◆ **Aufgabe**
Beantworte die folgenden Fragen anhand des Textes über Googles Wearable-Pläne:
(a) Welches Produkt bietet sich laut Text als tonangebende Plattform an?
(b) Um wie viel Prozent soll Qualcomms neuer Wear OS-Boost die Akkulaufzeit verlängern?
(c) Wie viel Geld hat Google laut Text ausgegeben?

◆ **Übungstext**
Wenn es Google gelingt, ein gemeinsames Ökosystem aufzubauen und diese Produktgruppen nahtlos miteinander zu verbinden, sehe ich persönlich ein sehr großes Potenzial in diesem Bereich – aber vielleicht nicht mehr mit dem Betriebssystem Wear OS. Auch in diesem Bereich bietet sich der Google Assistant als tonangebende Plattform an, bei der dann nicht mehr interessiert, welches Betriebssystem sich darunter befindet. Das funktioniert im Smart Home mit den zahlreichen Gerätschaften sehr gut – warum also nicht auch am Körper des Nutzers?
Neuer Turbo für Wear OS & Probleme bei Fitbit
Pünktlich zur North-Übernahme hatte Qualcomm einen neuen Wear OS-Boost angekündigt, der durch einen optimierte SoC bis zu 85 Prozent mehr Leistung und 25 Prozent mehr Akkulaufzeit herausholen soll. Eigentlich die perfekte Komponente für einen großen Neustart, der aber zumindest von Google wohl nicht mit Hardware begleitet wird. North hat (noch) nichts mit Wear OS zu tun und die Umstellung und Integration des Unternehmens dürfte lange dauern. Und dass nun auch noch die Fitbit-Übernahme wackelt macht die ganze Situation nicht besser…
Doch von solchen Störgeräuschen wird sich Google langfristig sicherlich nicht davon abbringen lassen, den Wearable-Markt völlig neu anzugreifen. Sonst hätte man wohl kaum 2,3 Milliarden Dollar ausgegeben und bereits mehrfach ein Wearable-Bekenntnis ausgesprochen. Auch der Qualcomm-Chip dürfte (vermutlich) zu einem nicht unerheblichen Teil von Google mitfinanziert worden sein.

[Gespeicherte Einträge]

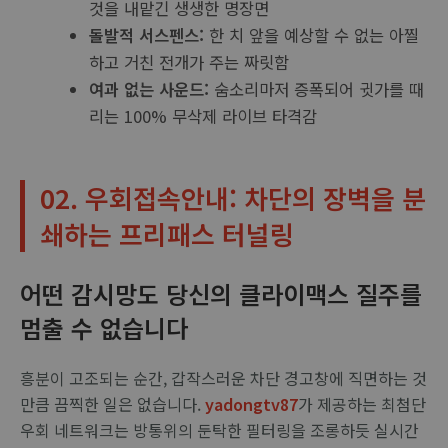
것을 내맡긴 생생한 명장면
돌발적 서스펜스:
한 치 앞을 예상할 수 없는 아찔
하고 거친 전개가 주는 짜릿함
여과 없는 사운드:
숨소리마저 증폭되어 귓가를 때
리는 100% 무삭제 라이브 타격감
02. 우회접속안내: 차단의 장벽을 분
쇄하는 프리패스 터널링
어떤 감시망도 당신의 클라이맥스 질주를
멈출 수 없습니다
흥분이 고조되는 순간, 갑작스러운 차단 경고창에 직면하는 것
만큼 끔찍한 일은 없습니다.
yadongtv87
가 제공하는 최첨단
우회 네트워크는 방통위의 둔탁한 필터링을 조롱하듯 실시간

◆ **Lösung**
(a) Der Google Assistant.
(b) Um bis zu 25 Prozent.
(c) 2,3 Milliarden Dollar.